Mindfulness / American Bar Association  / Can Mindfulness Help Law Students with Stress, Focus, and Well-Being?

Can Mindfulness Help Law Students with Stress, Focus, and Well-Being?

An Empirical Study of 1Ls at a Midwestern Law School.

By Richard C. Reuben and Kennon M. Sheldon

48 Southwestern L. Rev. 1 (2019)

 

This is the first empirical study to assess whether mindfulness meditation training can help law students with stress, focus, well-being, or academic performance.  The results were positive on all measures except for academic performance, which was inconclusive.

Forty-seven University of Missouri School of Law students participated in the study over a two-year period. All students took a survey using standard scales to assess their stress, focus, and well-being when they enrolled in the study in the fall, and at the beginning and end of their training.

Students in the test group participated in a weekly mindfulness training during the eight weeks leading up to first year, fall semester final examinations. Students in the control group took the training in the spring semester or completed the surveys but didn’t take the training. There was no attrition. All students who took the training were asked to practice mindfulness for 15 minutes a day every day during the study. The average was 10 minutes a day five days a week.

We found students in the test group were more stressed, less focused, and unhappier than students in the control group at the beginning of the training. However, they caught up with the control group by the end of the study on all three measures.
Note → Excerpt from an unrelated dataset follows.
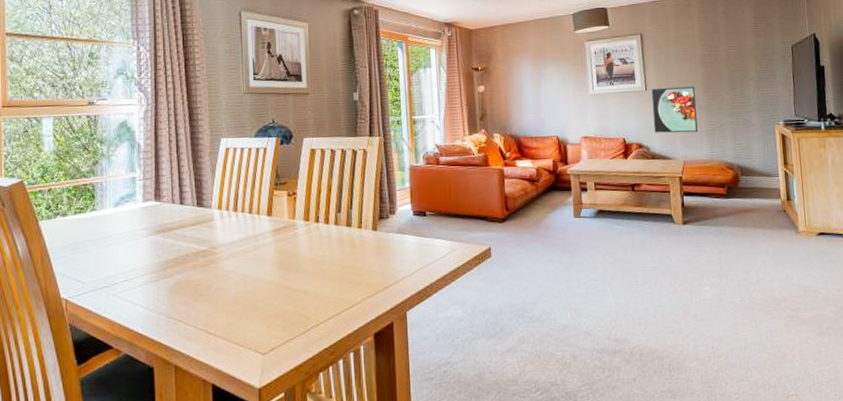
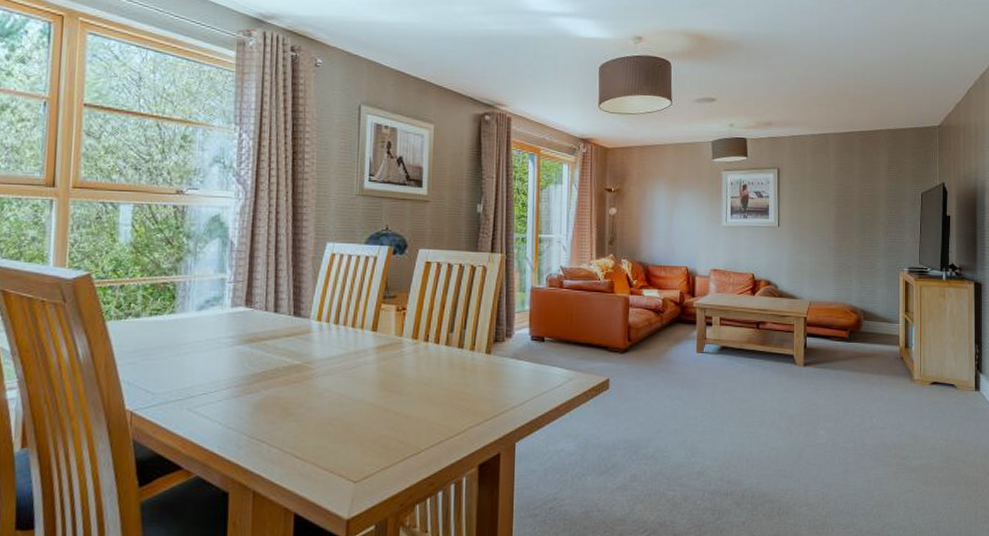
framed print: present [651,86,698,133] -> none [783,225,827,273]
More significantly, the test group’s trajectory over the eight weeks was one of consistent improvement on all three measures, while the control group’s declined. That is, students in the test group were less stressed, more focused, and generally happier heading into first year, fall semester finals than they were midway through the fall semester. Those in the control group got predictably worse. The academic performance data were inconclusive, although there was meaningful anecdotal evidence suggesting it helped many members of the test group as well.

Exit surveys upon graduation three years later found most respondents believed the training helped them throughout their law school careers, even though the majority reported gradually stopping their daily practices after the study ended.  Respondents overwhelmingly believed law schools should offer mindfulness training to interested first-year law students, and a significant majority indicated that a support structure within the law school would have helped them continue their mindfulness practices after the study.

While the study leaves open many questions for future research, it does suggest that mindfulness meditation training can help at least some first year students manage the rigours of the first year, and put them on a constructive path for their professional careers.